Yann HumeauInstitut interdisciplinaire de neuroscience (IINS) - CNRS / Université de Bordeaux
Mes recherches
My main objective is to understand the link between synapse and cognition by manipulating synaptic function in behaving mice. The synaptic analysis is performed in vivo and ex vivo using “state of the art” imaging, electrophysiological and behavioral techniques. During my PhD thesis at Strasbourg University, under the supervision of Dr. Bernard Poulain, I was trained in electrophysiology, studying molecular and dynamic aspects of presynaptic plasticity. Then, in Andreas Luthi’s lab in Basel (Switzerland), I worked on amygdala physiology in a context of aversive learning, before returning in Strasbourg as a CNRS researcher in 2005. There, I started the “Syn-IQ” project using genetic mouse models recapitulating human intellectual disorders/syndromes. However, the project fully developed after my moving to Bordeaux in 2010 with the support of the ATIP-Avenir program. Since then, my team entitled “synapse in cognition” aim at deciphering the role of certain forms of synaptic plasticity in behavioral adaptations. At the behavioral level, we are interested by cognitive modalities such as learning, consolidation, flexibility, perseveration and the use of deliberative and procedural strategies.
Mon projet ATIP-Avenir
Neuronal and synaptic physiology in mouse models of mental retardation
Among mental disorders, mental retardation (MR), which concern 1-3% of the general population, has been shown to be caused by various factors including a large array of genetic mutations. Interestingly, over the last 20 years, about 60 X-linked MR genes have been identified. Paradoxically, MR pathophysiology remains largely unknown. In the majority of MR brains, no major alteration of cerebral structure is observed, but when analysed, neuronal networks are often less complex at cellular and synaptic levels. With the exception of transcription and chromatin-remodelling factors, it is worth noticing that most of the MR-related proteins are enriched at pre- and/or postsynaptic compartments. Thus, on the basis of recurrent defects in synaptic function and morphogenesis of dendritic spines, a “synaptic” hypothesis of MR has been proposed.

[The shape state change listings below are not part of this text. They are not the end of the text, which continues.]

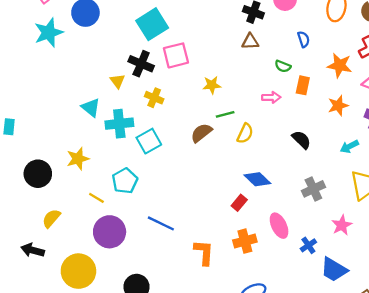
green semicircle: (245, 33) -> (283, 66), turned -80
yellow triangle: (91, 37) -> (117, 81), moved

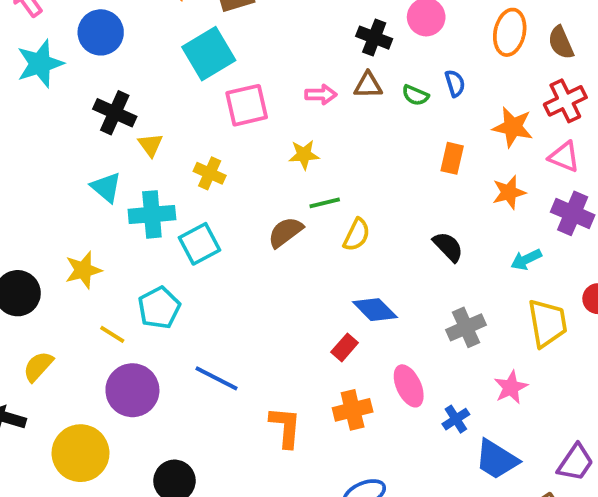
black cross: (141, 64) -> (115, 113), moved
green semicircle: (283, 66) -> (415, 95), moved
pink arrow: (271, 97) -> (321, 95), moved

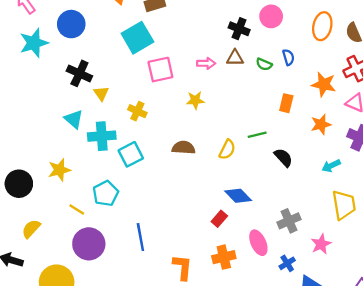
green line: (325, 203) -> (257, 135), moved
brown semicircle: (285, 232) -> (184, 148), turned 40
gray cross: (466, 327) -> (289, 221), moved
blue line: (216, 378) -> (140, 237), turned 52

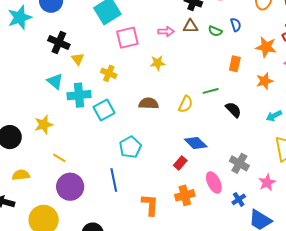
cyan pentagon: (106, 193) -> (130, 147), moved
gray cross: (289, 221) -> (239, 163), turned -36
yellow semicircle: (31, 229) -> (21, 175), turned 42

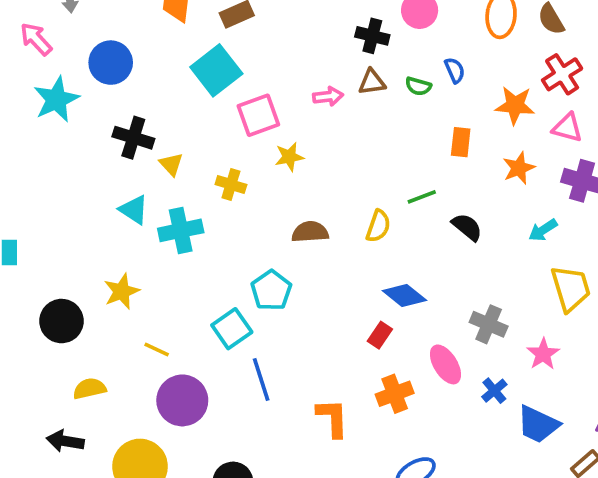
yellow star: (158, 63) -> (289, 157), moved
cyan square: (104, 110) -> (232, 329), moved
cyan pentagon: (130, 147) -> (271, 290), moved

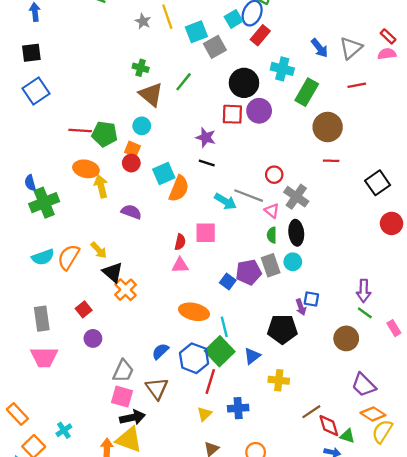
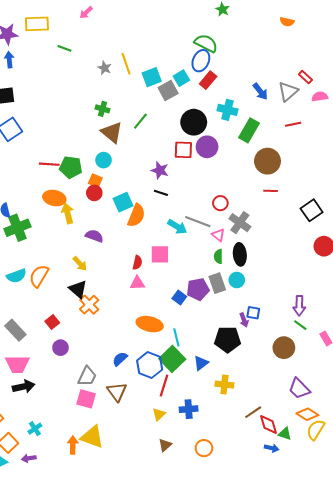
cyan square: (234, 19) -> (181, 78), moved
red rectangle: (388, 36) -> (305, 77), moved
yellow arrow: (99, 250) -> (80, 264), moved
gray rectangle: (42, 319) -> (15, 330), turned -35
black arrow: (132, 417) -> (24, 387), moved

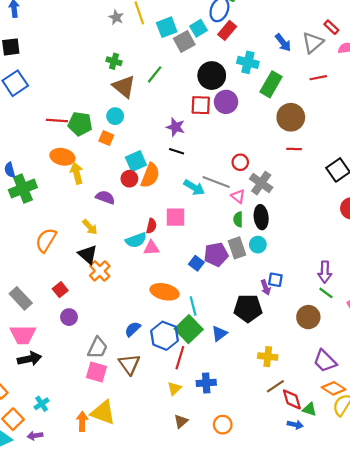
red circle: (94, 193) -> (129, 179), moved
cyan semicircle: (16, 276) -> (136, 240), moved
yellow cross: (224, 385) -> (268, 357), moved

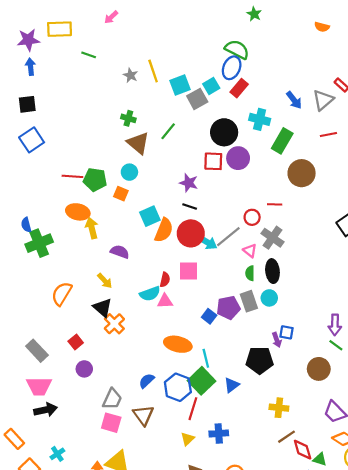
red line: (294, 149) -> (275, 204), moved
red circle: (129, 179) -> (191, 233), moved, size x1.6
gray line: (216, 182) -> (228, 237), turned -60

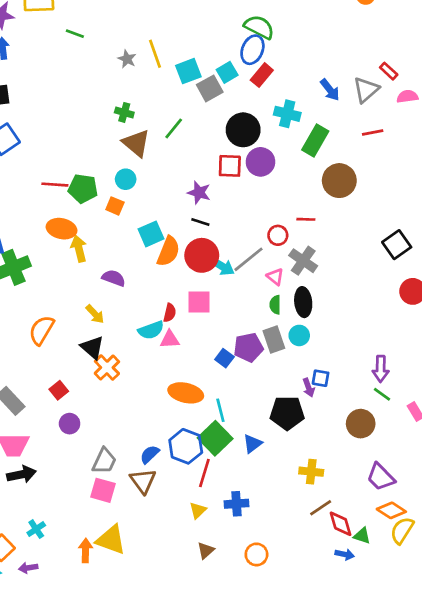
blue semicircle: (147, 381) -> (150, 454), moved

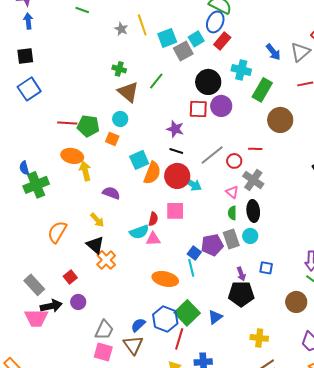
gray line: (248, 259) -> (212, 155), moved
purple arrow: (309, 388) -> (241, 274), moved
cyan line: (220, 410) -> (191, 268), moved
black arrow: (21, 474) -> (51, 306), moved

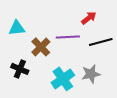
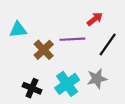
black line: (101, 42) -> (108, 45), turned -40
black cross: (20, 69) -> (32, 88), moved

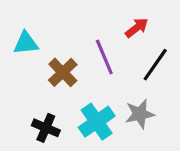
purple line: (72, 39) -> (104, 57), turned 70

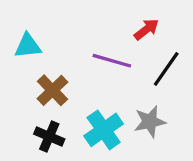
purple line: (104, 57) -> (112, 61), turned -51
brown cross: (63, 72) -> (53, 90), moved

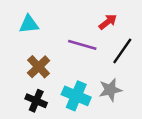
cyan triangle: (28, 46) -> (29, 24), moved
cyan cross: (104, 130) -> (76, 96), turned -32

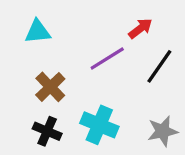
purple line: (82, 45) -> (107, 58), turned -48
gray star: (110, 90) -> (163, 131), moved

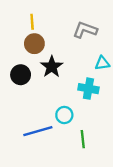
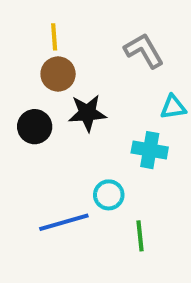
gray L-shape: (85, 30) -> (144, 51), turned 40
black star: (52, 67) -> (87, 113), turned 30

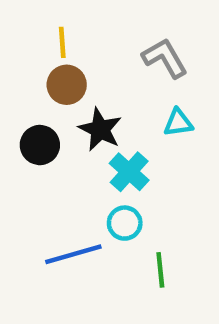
cyan triangle: (173, 107) -> (178, 123), moved
black star: (87, 113) -> (100, 129), turned 30
cyan cross: (150, 150) -> (129, 172), moved, turned 32

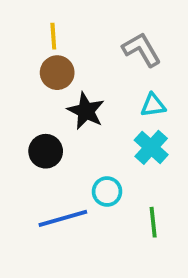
black circle: (40, 145) -> (46, 151), moved
cyan cross: (129, 172) -> (151, 147), moved
green line: (160, 270) -> (153, 222), moved

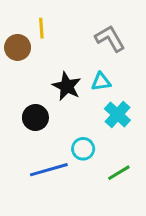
brown circle: (57, 73) -> (18, 47), moved
cyan triangle: (153, 105) -> (101, 82), moved
green line: (153, 222) -> (119, 173), turned 65

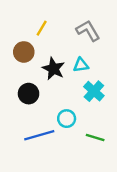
yellow line: (41, 28) -> (42, 28), moved, turned 35
brown circle: (18, 47) -> (24, 52), moved
green line: (119, 173) -> (95, 138), turned 48

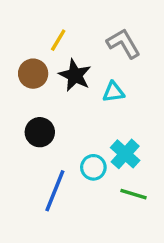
black star: (53, 69) -> (75, 75), moved
cyan cross: (94, 91) -> (125, 154), moved
blue line: (39, 135) -> (55, 191), turned -52

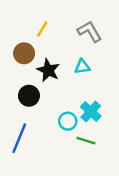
black star: (75, 75) -> (48, 70), moved
blue line: (55, 191) -> (19, 138), moved
green line: (134, 194) -> (86, 141), moved

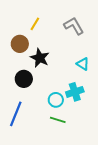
cyan triangle: (82, 67) -> (83, 64), moved, turned 40
cyan cross: (91, 111) -> (75, 92), turned 30
green line: (86, 141) -> (58, 120), moved

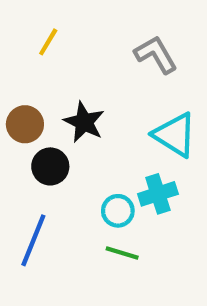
yellow line: (35, 24) -> (48, 42), moved
brown circle: (20, 44) -> (25, 124), moved
cyan triangle: (83, 64) -> (175, 135), size x1.6

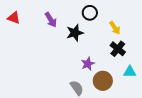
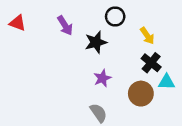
purple star: (88, 64) -> (102, 78), moved
cyan triangle: (130, 72) -> (167, 82), moved
brown circle: (103, 81) -> (141, 94), moved

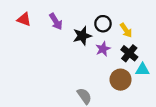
black circle: (115, 17) -> (103, 24), moved
red triangle: (18, 23) -> (24, 19), moved
purple star: (102, 78) -> (103, 49), moved

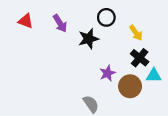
black circle: (103, 24) -> (106, 17), moved
purple star: (103, 49) -> (107, 73), moved

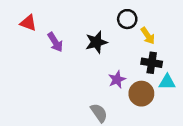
black circle: (106, 17) -> (127, 19), moved
purple arrow: (60, 23) -> (55, 42), moved
black cross: (140, 58) -> (152, 63), turned -30

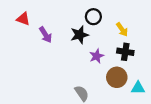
black circle: (127, 19) -> (93, 17), moved
purple star: (117, 79) -> (97, 56), moved
cyan triangle: (167, 82) -> (138, 88), moved

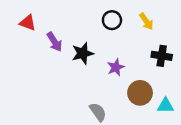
yellow arrow: (122, 29) -> (146, 21), moved
black star: (80, 35) -> (83, 53), moved
black cross: (125, 52) -> (162, 56), moved

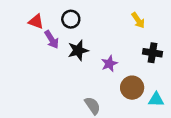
black circle: (112, 20) -> (71, 19), moved
red triangle: (28, 23) -> (36, 22), moved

The aim of the project is to test this “synaptic” hypothesis by extensively examining synaptic function in MR mouse models. We will particularly focus on several unanswered questions:
- 1. the existence of a “functional signature” at synapses of MR mouse models,
- 2. the role of MR-related proteins in neuronal network development,
- 3. the extent of endogenous compensations mechanisms,
- 4. the possibility of phenotypical correction.